**Extracto:**
──────────────────────────────

14 de octubre de 2019
14.10.2019
SANGRE DE DRAGO

Devorado por sus perros

13.10.2019 | 23:27
Juan Pedro Rivero González*

La semana pasada me sorprendió este titular en la prensa tinerfeña. Quien sufrió el salvaje ataque no fue un tinerfeño, sino un gallego, muy conocido por su dedicación al arte y reconocido, según decía la noticia, como el Picasso de Galicia. Unos perros que tenía en su finca le atacaron salvajemente. Impacta la noticia por dos motivos: por la muerte de un pintor reconocido y porque de ordinario el perro es conocido como "el mejor amigo del hombre". Se ve que no todos los perros pueden ser considerados así. Algunos, por alguna circunstancia, son capaces de atacar a sus propios dueños. Atacado por los suyos.

Más allá del reino animal, el refranero está lleno de referencias que indican que "no hay astilla peor que la del propio palo" o aquello otro de "morder la mano que te alimenta". Experiencias al respecto todos tenemos en muchos momentos. En Cáritas no son pocos los momentos en los que esa experiencia se da. Recuerdo que en un despacho de acogida existía, solo a la vista del voluntario del servicio, un azulejo con una inscripción en la que se leía: "Poco bien habrás hecho si no sabes de ingratitudes".

A lo largo de este verano y en el mes de septiembre se ha presentado en todas las Comunidades Autónomas el Informe FOESSA sobre la exclusión en España. No se elabora en nuestro país un informe sociológico con mayor rigor y metodológicamente tan impecable como este. Nadie, con rigor científico, lo discute. Sin embargo algunos muerden la mano que se lo ofrece enrabietados porque describe con realismo las causas de la exclusión que son parte de un sistema en el que todos introducimos, con mayor o menor conciencia, nuestro granito de arena insolidaria. FOESSA nos presta un servicio y, porque nos toca la conciencia, atacamos y mordemos no reconociendo la verdad que habita en sus páginas.

──────────────────────────────

(Tareas de respuesta breve sobre gráficos)
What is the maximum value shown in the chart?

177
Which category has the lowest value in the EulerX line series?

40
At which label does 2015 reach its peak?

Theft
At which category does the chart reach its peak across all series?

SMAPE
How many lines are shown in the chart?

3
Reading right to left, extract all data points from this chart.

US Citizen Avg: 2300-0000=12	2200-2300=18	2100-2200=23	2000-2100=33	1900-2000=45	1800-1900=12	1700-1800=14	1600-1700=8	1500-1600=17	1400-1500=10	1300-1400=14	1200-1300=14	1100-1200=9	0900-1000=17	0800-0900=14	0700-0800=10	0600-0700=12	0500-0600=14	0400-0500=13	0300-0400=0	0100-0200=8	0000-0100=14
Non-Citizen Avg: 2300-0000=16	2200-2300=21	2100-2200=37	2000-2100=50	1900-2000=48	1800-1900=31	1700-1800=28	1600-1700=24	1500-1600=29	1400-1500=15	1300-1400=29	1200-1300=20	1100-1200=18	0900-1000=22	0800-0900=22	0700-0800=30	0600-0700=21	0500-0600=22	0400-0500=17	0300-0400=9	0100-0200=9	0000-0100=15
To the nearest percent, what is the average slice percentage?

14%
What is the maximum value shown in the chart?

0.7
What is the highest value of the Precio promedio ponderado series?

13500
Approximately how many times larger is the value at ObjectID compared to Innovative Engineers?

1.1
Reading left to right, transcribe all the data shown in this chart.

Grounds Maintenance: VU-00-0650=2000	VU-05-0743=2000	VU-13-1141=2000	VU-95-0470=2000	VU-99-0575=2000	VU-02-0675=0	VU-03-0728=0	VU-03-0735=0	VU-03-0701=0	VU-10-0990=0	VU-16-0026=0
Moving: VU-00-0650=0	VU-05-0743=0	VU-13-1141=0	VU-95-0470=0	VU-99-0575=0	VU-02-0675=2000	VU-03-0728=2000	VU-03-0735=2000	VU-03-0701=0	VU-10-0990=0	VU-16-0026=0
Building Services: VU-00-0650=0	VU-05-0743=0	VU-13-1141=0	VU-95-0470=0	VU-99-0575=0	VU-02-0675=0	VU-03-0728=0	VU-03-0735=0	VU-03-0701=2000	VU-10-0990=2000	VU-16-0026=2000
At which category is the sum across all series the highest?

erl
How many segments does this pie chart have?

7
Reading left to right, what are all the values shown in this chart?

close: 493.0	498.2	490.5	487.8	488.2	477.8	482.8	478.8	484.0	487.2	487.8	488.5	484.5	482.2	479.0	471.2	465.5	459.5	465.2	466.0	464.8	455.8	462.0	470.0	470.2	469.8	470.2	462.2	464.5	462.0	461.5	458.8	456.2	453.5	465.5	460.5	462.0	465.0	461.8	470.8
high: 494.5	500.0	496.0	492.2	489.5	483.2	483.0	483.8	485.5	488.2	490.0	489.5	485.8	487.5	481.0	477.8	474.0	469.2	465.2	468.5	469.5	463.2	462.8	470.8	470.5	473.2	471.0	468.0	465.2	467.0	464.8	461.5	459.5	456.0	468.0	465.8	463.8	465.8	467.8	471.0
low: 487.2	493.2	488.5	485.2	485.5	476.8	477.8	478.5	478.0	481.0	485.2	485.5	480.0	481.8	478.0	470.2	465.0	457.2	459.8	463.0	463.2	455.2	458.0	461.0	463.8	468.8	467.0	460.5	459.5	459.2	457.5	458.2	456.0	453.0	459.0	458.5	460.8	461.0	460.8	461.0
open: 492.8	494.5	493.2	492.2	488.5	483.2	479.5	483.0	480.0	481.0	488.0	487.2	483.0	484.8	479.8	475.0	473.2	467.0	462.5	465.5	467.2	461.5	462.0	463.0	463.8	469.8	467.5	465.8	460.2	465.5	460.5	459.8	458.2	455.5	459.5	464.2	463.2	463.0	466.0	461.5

──────────────────────────────

**Tareas a realizar:**
1. ¿Puedes reproducir el tramo del extracto desde "La semana pasada" hasta "por los suyos." cambiando "pintor" por "artista"?
2. Responde según el extracto:
(a) ¿De dónde era la persona atacada por sus perros?
(b) ¿Qué inscripción tenía el azulejo del despacho de acogida?
(c) ¿Dónde se ha presentado el Informe FOESSA?
3. ¿Cómo quedaría, en forma más breve, el párrafo del extracto que empieza por "A lo largo de este verano" sin perder sus datos principales?
Basta con el extracto para resolver cada tarea.

**Respuestas del ejercicio:**
1.
La semana pasada me sorprendió este titular en la prensa tinerfeña. Quien sufrió el salvaje ataque no fue un tinerfeño, sino un gallego, muy conocido por su dedicación al arte y reconocido, según decía la noticia, como el Picasso de Galicia. Unos perros que tenía en su finca le atacaron salvajemente. Impacta la noticia por dos motivos: por la muerte de un artista reconocido y porque de ordinario el perro es conocido como "el mejor amigo del hombre". Se ve que no todos los perros pueden ser considerados así. Algunos, por alguna circunstancia, son capaces de atacar a sus propios dueños. Atacado por los suyos.

2.
(a) Era gallego.
(b) "Poco bien habrás hecho si no sabes de ingratitudes".
(c) En todas las Comunidades Autónomas.

3. Durante el verano y septiembre se presentó en todas las Comunidades Autónomas el Informe FOESSA sobre la exclusión en España. Es el informe sociológico más riguroso del país, y nadie con rigor científico lo discute. Aun así, algunos lo atacan porque describe con realismo las causas de la exclusión, parte de un sistema al que todos contribuimos con nuestro granito de arena insolidaria. FOESSA nos presta un servicio, pero como nos toca la conciencia, mordemos y no reconocemos la verdad de sus páginas.